President Donald Trump has played down worries about the weakening U.S. dollar, saying the currency is performing “great” even as markets showed signs of concern.
Asked whether the recent fall in the dollar troubled him, Trump responded dismissively, pointing broadly to U.S. business activity but offering no specific evidence to support his view.
His comments were followed by notable market movements. The euro rose above 1.20 dollars, while gold strengthened sharply against the U.S. currency, reaching an all-time high.
Trump cited China and Japan as examples of countries he has previously accused of pursuing currency devaluation. “I used to fight like hell with them,” he said, referring to what he described as efforts to weaken their currencies.
Economists suggest that current exchange-rate shifts reflect contrasting economic conditions and monetary policy choices, rather than deliberate devaluation.
The president has long argued that a weaker dollar can benefit the U.S. economy by supporting exports and encouraging foreign demand.
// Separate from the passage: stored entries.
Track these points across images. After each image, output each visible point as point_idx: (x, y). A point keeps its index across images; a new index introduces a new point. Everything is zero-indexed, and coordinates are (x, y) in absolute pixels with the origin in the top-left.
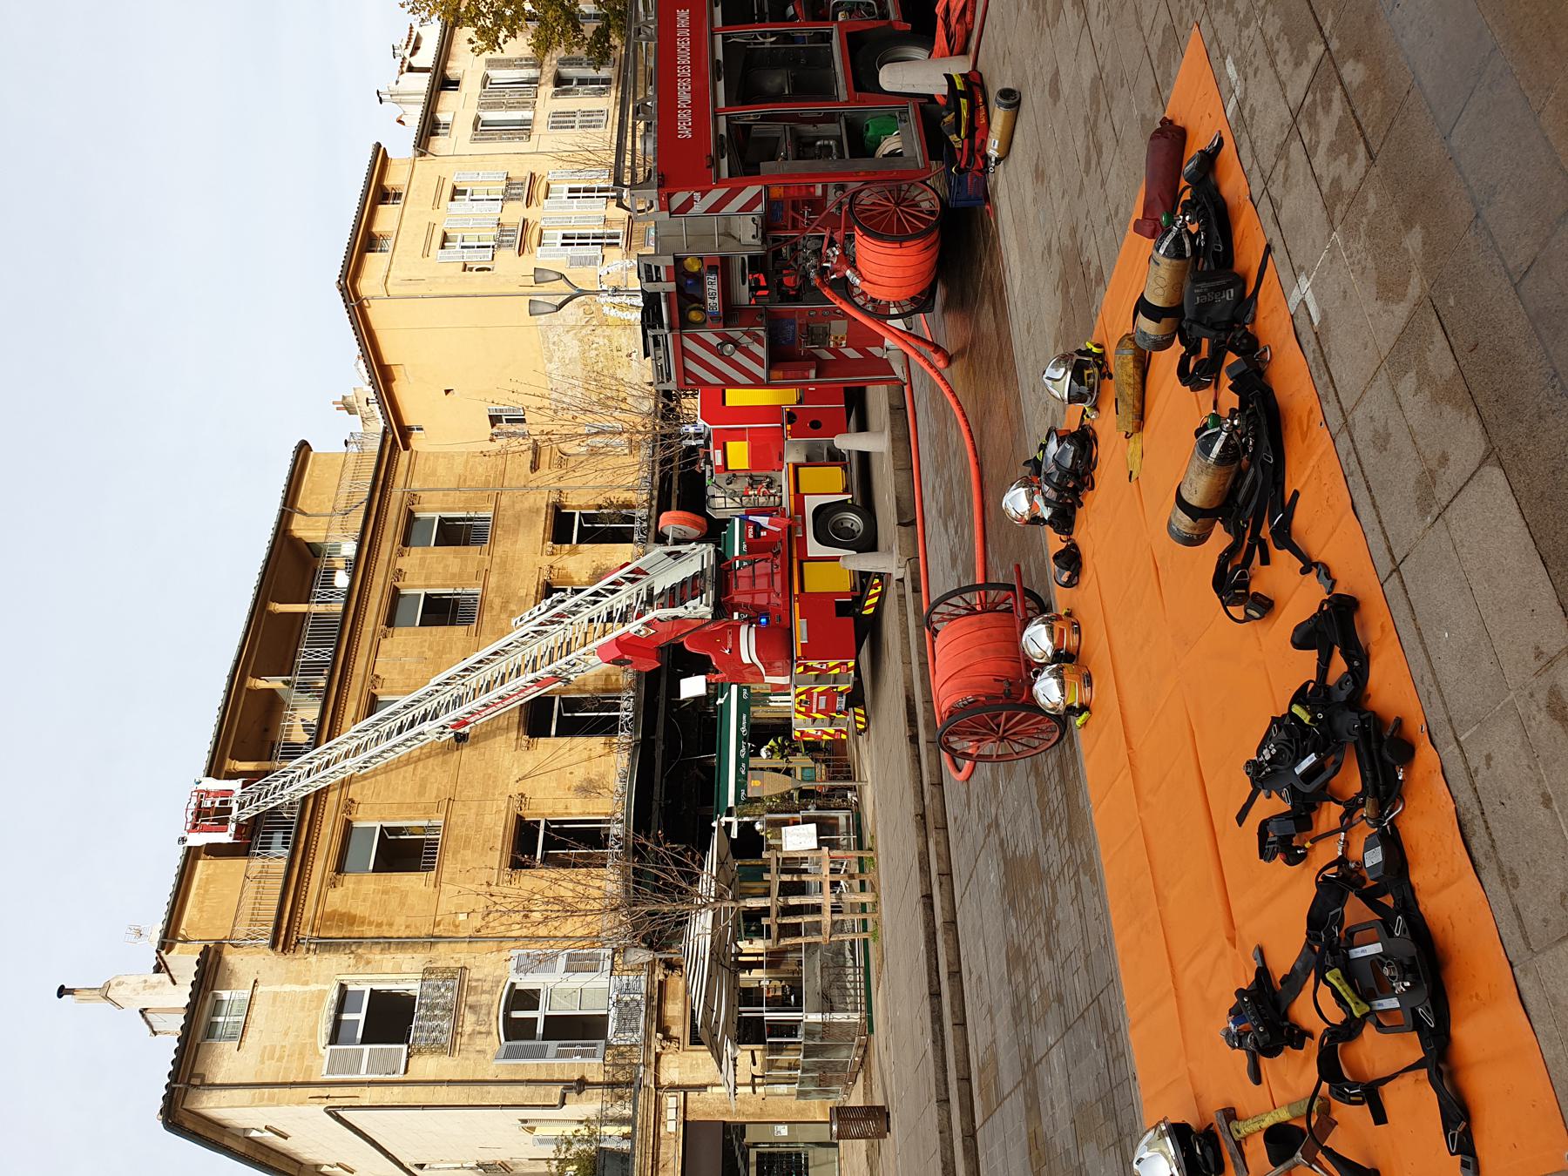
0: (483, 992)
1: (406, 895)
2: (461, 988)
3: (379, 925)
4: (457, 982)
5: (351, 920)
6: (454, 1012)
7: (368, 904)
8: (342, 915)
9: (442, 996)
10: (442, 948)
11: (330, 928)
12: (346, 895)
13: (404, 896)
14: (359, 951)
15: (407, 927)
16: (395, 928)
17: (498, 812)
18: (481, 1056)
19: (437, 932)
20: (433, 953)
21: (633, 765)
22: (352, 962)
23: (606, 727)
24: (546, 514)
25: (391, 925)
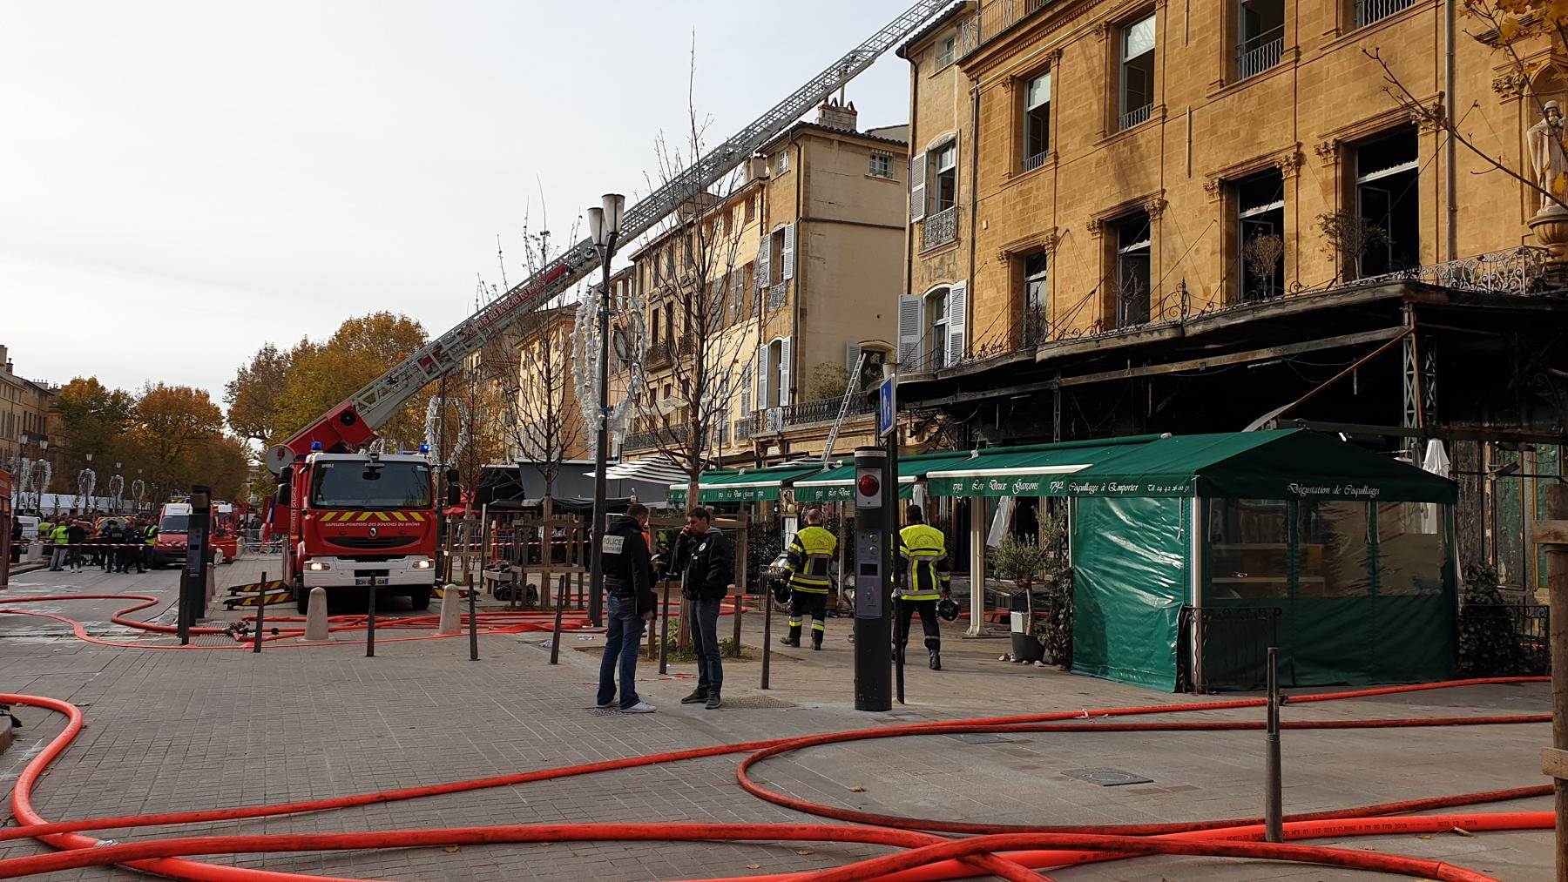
1: (999, 161)
5: (987, 120)
18: (920, 280)
24: (1391, 112)
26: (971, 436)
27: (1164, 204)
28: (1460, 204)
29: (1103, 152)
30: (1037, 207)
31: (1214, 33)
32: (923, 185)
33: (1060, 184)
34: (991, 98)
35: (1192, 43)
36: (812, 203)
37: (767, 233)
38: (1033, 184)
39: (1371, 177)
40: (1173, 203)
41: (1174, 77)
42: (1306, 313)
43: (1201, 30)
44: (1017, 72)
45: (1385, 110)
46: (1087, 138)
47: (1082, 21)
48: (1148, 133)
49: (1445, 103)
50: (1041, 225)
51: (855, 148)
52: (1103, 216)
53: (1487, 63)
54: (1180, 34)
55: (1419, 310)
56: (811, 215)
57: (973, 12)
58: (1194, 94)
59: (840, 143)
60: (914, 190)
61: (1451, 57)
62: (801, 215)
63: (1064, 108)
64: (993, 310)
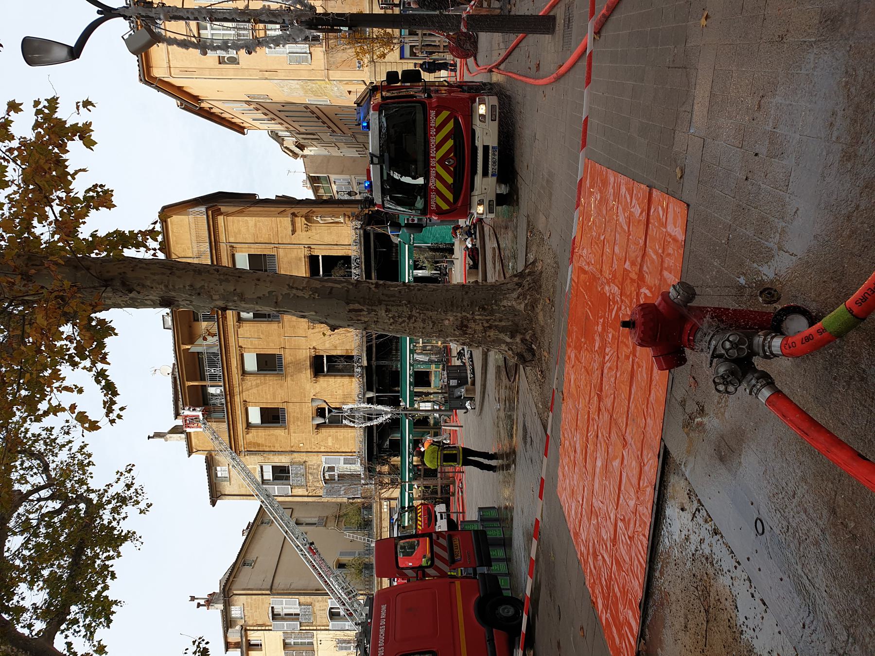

He has also said that an excessively strong dollar could deter tourists and make it harder for American businesses to compete internationally.
However, Trump has acknowledged the trade-off involved, noting that a strong currency can help contain inflation. While a softer dollar may stimulate growth in the short term, analysts warn that sustained weakness can increase the cost of imports, fuel inflation and raise the price of foreign travel for U.S. consumers.